# Can I mount transducer on my front trolling motor somehow?



## Ernest T. Bass (Jul 25, 2013)

The problem is it's not a regular bow mount trolling motor. It's a transom model that I reversed the head on, and mounted it on the bow of my flat jon. When I'm done fishing, I have to raise the motor all the way, lay it down, and strap it down. It's there any way to make this work and be able to secure the cable? Thanks.


----------



## Bailey Boat (Jul 25, 2013)

Use a large screw clamp to attach the 'ducer to the motor and zip tie the cable to the shaft....


----------



## Ernest T. Bass (Jul 25, 2013)

The shaft has to be able to move all the way up and down though. If I zip tie the cable to the shaft, I can't do that can I?


----------



## Quackrstackr (Jul 25, 2013)

Zip tie it at the bottom and again right under the head leaving a somewhat slack line between the two to ride up the outside of your bracket.


----------



## marshman (Jul 25, 2013)

i have a big picture of the slack in the wire getting snagged on something.... 
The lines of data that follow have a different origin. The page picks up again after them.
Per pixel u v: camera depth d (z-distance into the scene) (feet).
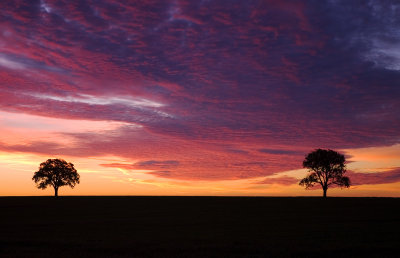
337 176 296.51
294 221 138.92
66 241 89.86
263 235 99.76
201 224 133.69
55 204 245.24
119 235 102.89
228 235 100.68
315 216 158.20
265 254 72.13
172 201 266.16
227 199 280.10
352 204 221.25
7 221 155.33
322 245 80.59
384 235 96.68
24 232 112.47
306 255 71.51
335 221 136.87
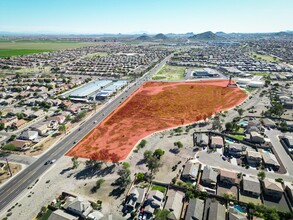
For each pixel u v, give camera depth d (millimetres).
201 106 197625
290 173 109688
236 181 102125
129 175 107250
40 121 170500
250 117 171500
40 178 107312
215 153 126375
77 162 115875
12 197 95938
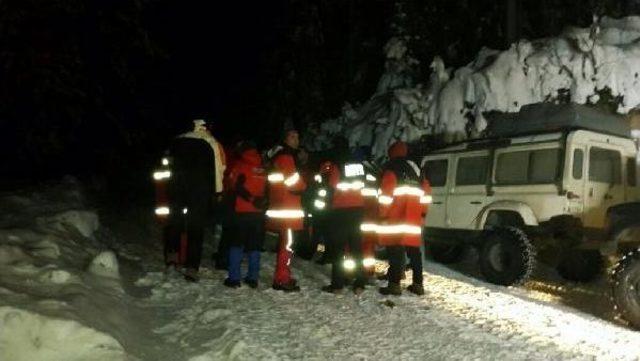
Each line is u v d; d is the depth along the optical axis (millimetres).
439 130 15406
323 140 20375
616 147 10219
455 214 11422
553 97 13883
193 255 7422
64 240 7012
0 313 4164
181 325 5754
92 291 5488
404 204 7855
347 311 6875
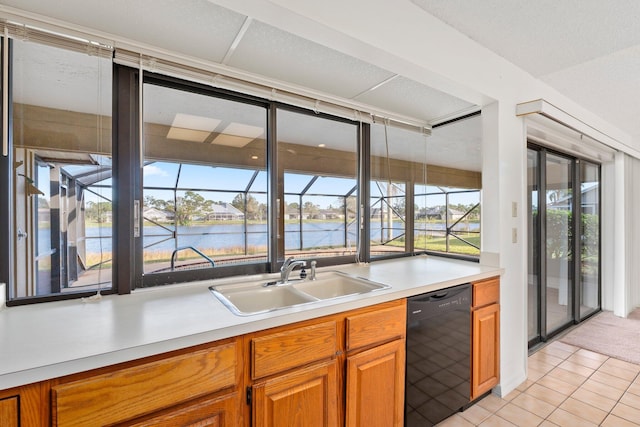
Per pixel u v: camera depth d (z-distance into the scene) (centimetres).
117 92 147
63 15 122
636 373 230
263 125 203
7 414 76
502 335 204
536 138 262
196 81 160
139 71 151
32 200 147
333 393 130
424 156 286
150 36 139
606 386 213
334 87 197
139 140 153
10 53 128
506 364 207
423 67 155
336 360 132
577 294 333
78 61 143
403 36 146
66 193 154
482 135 212
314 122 221
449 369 173
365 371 139
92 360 83
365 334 139
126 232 148
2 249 126
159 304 131
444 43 164
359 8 131
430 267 220
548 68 214
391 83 192
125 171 148
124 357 87
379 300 144
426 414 163
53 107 156
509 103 208
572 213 331
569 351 268
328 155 243
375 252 254
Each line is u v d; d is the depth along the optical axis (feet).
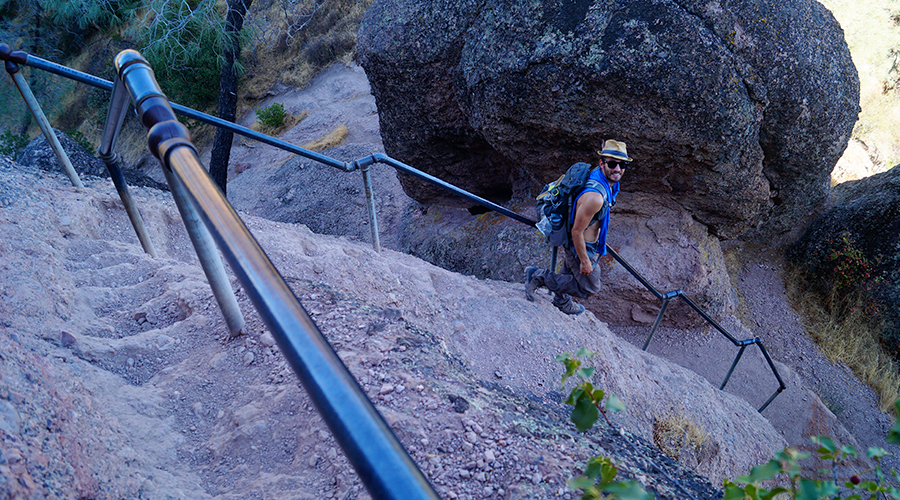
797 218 28.30
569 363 4.21
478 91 21.18
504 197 31.63
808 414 21.20
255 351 8.11
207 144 65.10
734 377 22.43
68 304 8.66
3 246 9.01
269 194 42.63
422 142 27.48
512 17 19.53
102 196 12.75
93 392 6.71
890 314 25.31
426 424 6.88
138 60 5.53
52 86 57.21
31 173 13.02
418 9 22.99
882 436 21.91
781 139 20.18
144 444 6.44
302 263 12.14
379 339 8.61
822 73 19.01
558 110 19.45
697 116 18.40
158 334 8.52
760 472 3.46
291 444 6.63
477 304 14.01
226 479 6.25
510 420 7.42
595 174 12.08
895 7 36.58
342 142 51.75
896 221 26.03
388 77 24.97
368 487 2.01
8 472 4.27
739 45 17.76
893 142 33.81
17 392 5.25
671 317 23.70
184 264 10.99
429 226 32.22
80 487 4.86
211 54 59.82
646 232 23.45
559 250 23.43
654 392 14.51
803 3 18.98
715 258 23.75
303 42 69.15
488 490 5.94
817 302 27.58
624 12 17.76
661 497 6.28
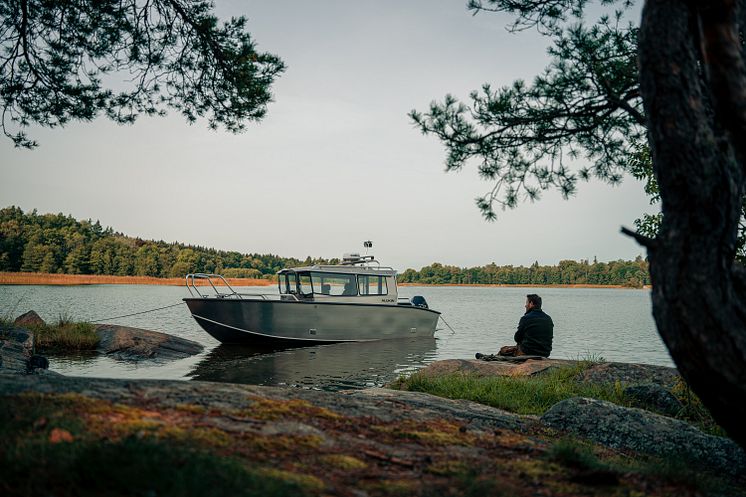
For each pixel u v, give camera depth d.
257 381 11.33
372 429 3.78
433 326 20.52
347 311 18.30
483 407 5.67
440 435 3.90
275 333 17.06
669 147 3.15
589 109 5.52
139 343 15.15
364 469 2.94
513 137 5.95
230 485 2.35
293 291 18.25
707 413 6.43
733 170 3.08
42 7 9.20
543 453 3.72
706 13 2.90
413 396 5.76
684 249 3.10
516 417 5.38
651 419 5.00
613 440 4.81
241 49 9.38
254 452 2.93
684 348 3.12
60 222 193.38
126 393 3.62
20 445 2.50
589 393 7.33
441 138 6.03
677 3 3.20
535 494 2.84
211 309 16.80
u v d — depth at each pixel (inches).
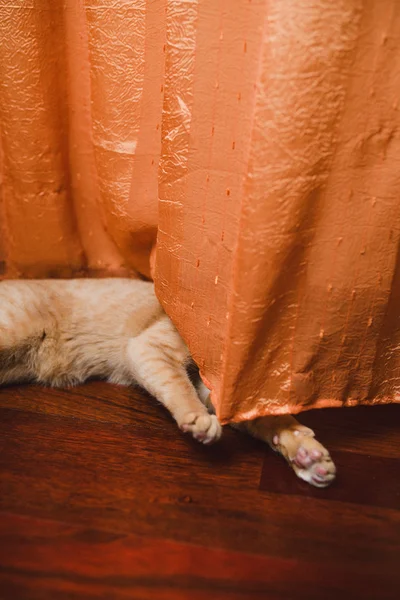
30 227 64.1
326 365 48.0
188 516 43.3
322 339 46.6
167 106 45.9
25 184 61.5
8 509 42.9
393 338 48.9
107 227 63.6
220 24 40.4
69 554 39.3
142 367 58.5
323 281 44.5
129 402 59.6
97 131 57.4
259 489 46.6
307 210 41.7
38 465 48.1
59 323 63.5
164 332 60.9
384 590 37.8
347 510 44.8
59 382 63.2
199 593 36.8
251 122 40.1
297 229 42.0
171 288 50.8
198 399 55.5
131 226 59.1
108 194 59.0
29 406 57.8
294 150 39.5
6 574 37.4
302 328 45.8
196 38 41.9
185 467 48.9
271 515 43.9
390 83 39.6
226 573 38.4
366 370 49.3
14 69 56.3
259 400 47.1
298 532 42.3
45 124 59.0
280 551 40.5
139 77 53.2
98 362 64.9
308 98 38.5
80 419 55.7
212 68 41.6
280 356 46.4
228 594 36.9
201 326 48.8
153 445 51.7
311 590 37.5
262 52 38.1
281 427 50.0
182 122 44.6
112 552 39.6
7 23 54.5
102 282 65.5
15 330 60.7
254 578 38.2
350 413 57.4
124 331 63.3
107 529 41.6
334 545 41.3
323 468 46.2
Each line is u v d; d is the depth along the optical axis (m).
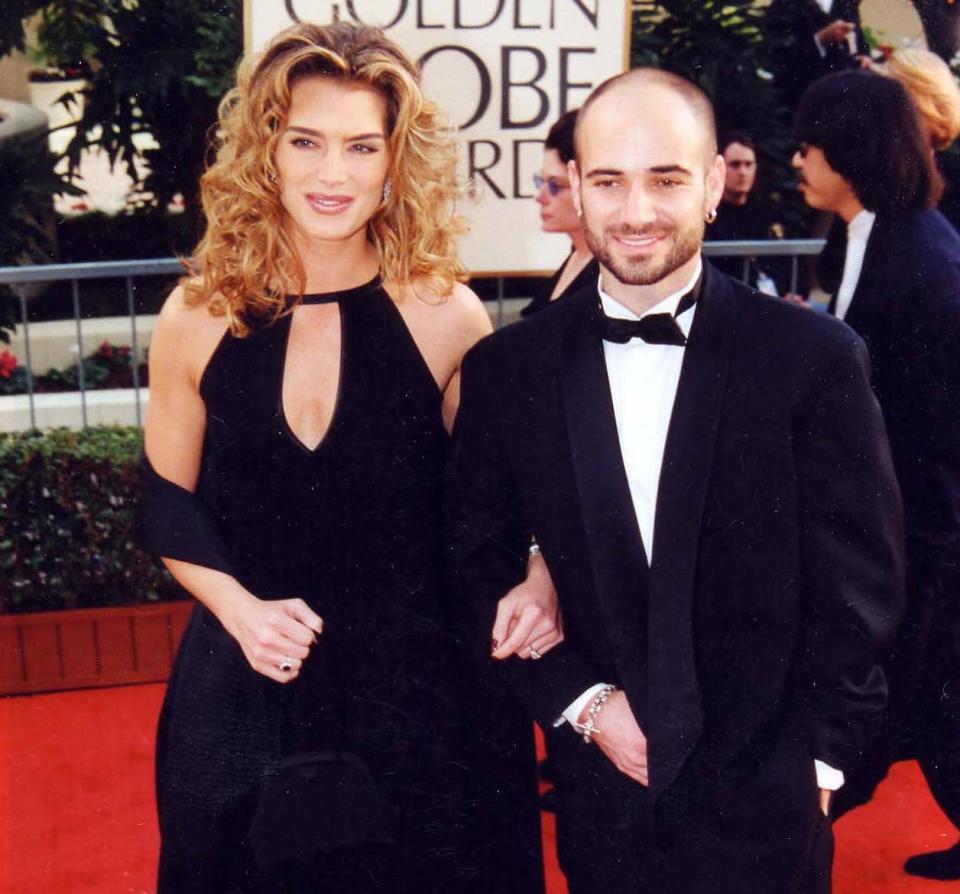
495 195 3.41
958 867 2.74
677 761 1.64
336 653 1.96
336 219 1.82
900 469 2.39
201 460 2.02
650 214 1.57
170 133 5.97
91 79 5.86
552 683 1.77
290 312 1.92
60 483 3.80
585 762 1.78
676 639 1.66
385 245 1.94
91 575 3.86
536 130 3.38
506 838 2.06
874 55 4.35
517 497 1.83
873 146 2.36
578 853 1.80
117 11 5.43
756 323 1.67
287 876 1.99
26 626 3.74
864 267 2.40
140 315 6.20
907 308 2.32
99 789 3.19
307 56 1.77
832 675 1.68
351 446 1.93
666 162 1.56
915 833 2.91
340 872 1.99
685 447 1.65
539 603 1.82
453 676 2.00
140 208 6.25
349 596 1.96
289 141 1.80
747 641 1.68
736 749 1.69
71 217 6.21
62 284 6.07
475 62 3.29
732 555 1.66
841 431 1.63
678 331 1.64
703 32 5.32
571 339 1.73
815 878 1.74
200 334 1.92
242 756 1.95
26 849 2.91
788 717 1.71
i think i would rig up a piece of conduit or broom handle or something with a clamp, tranducer mounted to the bottom, clamp at top...when you stop to fish, deploy the trolling motor, and deploy the "transducer on a pole"...

if you dont already have a fish finder, they make one that clamps on the side of the boat, fashion kinda like a trolling motor...we have one around here...it works ok...not too detailed, mostly just a depth finder...


----------



## Ernest T. Bass (Jul 26, 2013)

Thanks guys


----------



## drum (Jul 26, 2013)

I have mine zip tied to my trolling motor, and it works fine no snags yet as a transom mount.
my transducer wire is on the left side and power and finder are on the right. so I get no inoferance.


----------



## FerrisBueller (Jul 26, 2013)

Anyone that mounts a transducer onto a Powerdrive has done the same thing essentially where you zip tie it at the very bottom and then the wire runs freely up the shaft and is fastened in some fashion above the depth collar. It seems scary at first but many people do it this way and if you be careful you shouldn't have any issues. 

You really just need to weigh your options and how much thinking you want to put into it. You can mount it to a separate pole and deploy that on its own as well as marshman was suggesting, in the end its how you want it to be done. 

And it's definitely worth having the transducer right up front for accurate measurements.


----------